Il n’était pas venu à l’esprit de McLuhan que la démocratie, voire même les conclusions scientifiques, pourraient être ainsi détruites. Nous en arrivons à l’homme réduit à lui-même, à son corps, avec ses choix, ses peurs et ses pensées, et avec les médias comme le bastion du message. C’est le solipsisme placé au niveau le plus absurde : moi tout seul, je sais tout, je communique tout, je critique et je juge, je décide et je guide. Cette posture est hallucinatoire, tout autant qu’elle provoque la neutralisation de l’humain. L’être humain, en s’assimilant à l’intelligence artificielle (IA), s’annihile, il se nie en tant qu’humain, se réduisant à un jeu d’échecs de possibilités alternatives, fournies par des progressions. Il se circonscrit à des possibilités imaginées et recherchées.

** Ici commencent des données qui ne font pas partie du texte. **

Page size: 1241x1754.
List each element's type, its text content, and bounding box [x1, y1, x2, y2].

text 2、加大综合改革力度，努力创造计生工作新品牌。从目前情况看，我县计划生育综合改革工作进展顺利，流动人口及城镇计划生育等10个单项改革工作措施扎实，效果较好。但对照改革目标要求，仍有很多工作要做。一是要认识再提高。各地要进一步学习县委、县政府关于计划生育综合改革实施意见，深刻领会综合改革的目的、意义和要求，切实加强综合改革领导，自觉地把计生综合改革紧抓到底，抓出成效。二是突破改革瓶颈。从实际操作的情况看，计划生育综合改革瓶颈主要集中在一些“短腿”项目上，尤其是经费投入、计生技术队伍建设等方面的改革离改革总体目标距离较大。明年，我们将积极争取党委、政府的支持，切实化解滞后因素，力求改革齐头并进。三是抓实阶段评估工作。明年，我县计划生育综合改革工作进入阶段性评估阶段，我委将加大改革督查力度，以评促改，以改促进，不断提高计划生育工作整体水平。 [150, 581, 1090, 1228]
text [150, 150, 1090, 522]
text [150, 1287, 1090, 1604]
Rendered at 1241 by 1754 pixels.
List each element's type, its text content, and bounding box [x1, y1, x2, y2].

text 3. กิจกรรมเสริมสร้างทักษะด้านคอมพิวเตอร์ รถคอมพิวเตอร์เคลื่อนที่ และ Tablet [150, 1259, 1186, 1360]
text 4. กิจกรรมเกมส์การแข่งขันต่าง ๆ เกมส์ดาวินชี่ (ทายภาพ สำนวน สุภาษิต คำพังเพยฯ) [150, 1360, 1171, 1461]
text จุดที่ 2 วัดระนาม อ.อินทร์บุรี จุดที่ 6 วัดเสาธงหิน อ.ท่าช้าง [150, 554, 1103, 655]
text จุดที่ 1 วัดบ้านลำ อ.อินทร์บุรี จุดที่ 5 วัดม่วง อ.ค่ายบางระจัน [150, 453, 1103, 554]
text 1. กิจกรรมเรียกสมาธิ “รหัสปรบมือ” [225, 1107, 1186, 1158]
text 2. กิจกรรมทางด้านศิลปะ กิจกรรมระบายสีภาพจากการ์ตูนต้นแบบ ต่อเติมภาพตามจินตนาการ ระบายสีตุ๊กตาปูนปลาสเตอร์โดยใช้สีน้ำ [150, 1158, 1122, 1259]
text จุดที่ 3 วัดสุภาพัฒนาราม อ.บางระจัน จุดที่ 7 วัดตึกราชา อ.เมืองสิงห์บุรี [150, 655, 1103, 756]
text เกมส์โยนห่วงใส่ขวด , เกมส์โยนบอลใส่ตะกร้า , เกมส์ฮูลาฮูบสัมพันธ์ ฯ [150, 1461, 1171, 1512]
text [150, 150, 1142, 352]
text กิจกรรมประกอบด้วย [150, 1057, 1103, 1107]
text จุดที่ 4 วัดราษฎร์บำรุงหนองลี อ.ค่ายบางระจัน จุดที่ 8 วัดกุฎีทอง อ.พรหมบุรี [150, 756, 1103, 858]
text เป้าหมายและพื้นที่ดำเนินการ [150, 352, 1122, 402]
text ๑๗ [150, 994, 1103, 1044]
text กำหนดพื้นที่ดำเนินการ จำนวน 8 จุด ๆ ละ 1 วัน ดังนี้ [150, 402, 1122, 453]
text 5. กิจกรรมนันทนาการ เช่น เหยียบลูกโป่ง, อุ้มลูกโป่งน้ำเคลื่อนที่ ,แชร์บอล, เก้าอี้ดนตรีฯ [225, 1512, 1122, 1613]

Penser, c’est percevoir, et lorsque la perception renvoie au passé, à des témoignages dépassés, il en va de même de tout. Nous assistons à la cristallisation, à la pensée qui n’est qu’une répétition de bonnes réponses et d’automatisations de ce que l’on souhaite maintenir. Il n’y a plus de changement, on vit pour maintenir la survie, le système social et les croyances sur lesquelles ils se fondent.

Lors des dernières élections au Brésil (2022), nous avons vécu une sorte de placebo démocratique. La scène a été dominée et orientée par des plateformes, des mèmes et des fake news, cherchant à manipuler les électeurs pour obtenir les résultats souhaités. Mais fort heureusement, quelque chose a été sauvé: le débat autour de ce qu’est la vie, de ce qu’est la démocratie, de ce qu’est la société, et un petit reste de lucidité qui a finalement survécu. Ce sont les électeurs indépendants qui ont fait tourner la roue et lui ont fait dépasser les drapeaux, les partis et les fake news, démasquant les mythes et les histoires de croque-mitaine.

Ce n’est pas Lula qui est sorti vainqueur de ces élections, c’est la lutte contre la torture, contre le mensonge et l’usurpation des terres indigènes, contre la dégradation de l’environnement; le vainqueur du scrutin, c’est un pays continental sauvé des cavernes des mensonges et des illusions. La dispute a été féroce et la victoire serrée, il s’en est fallu de peu pour que la lucidité ne succombe aux diktats de l’illusion, du négationnisme, du recul scientifique et moral qui s’intronisait dans le pays.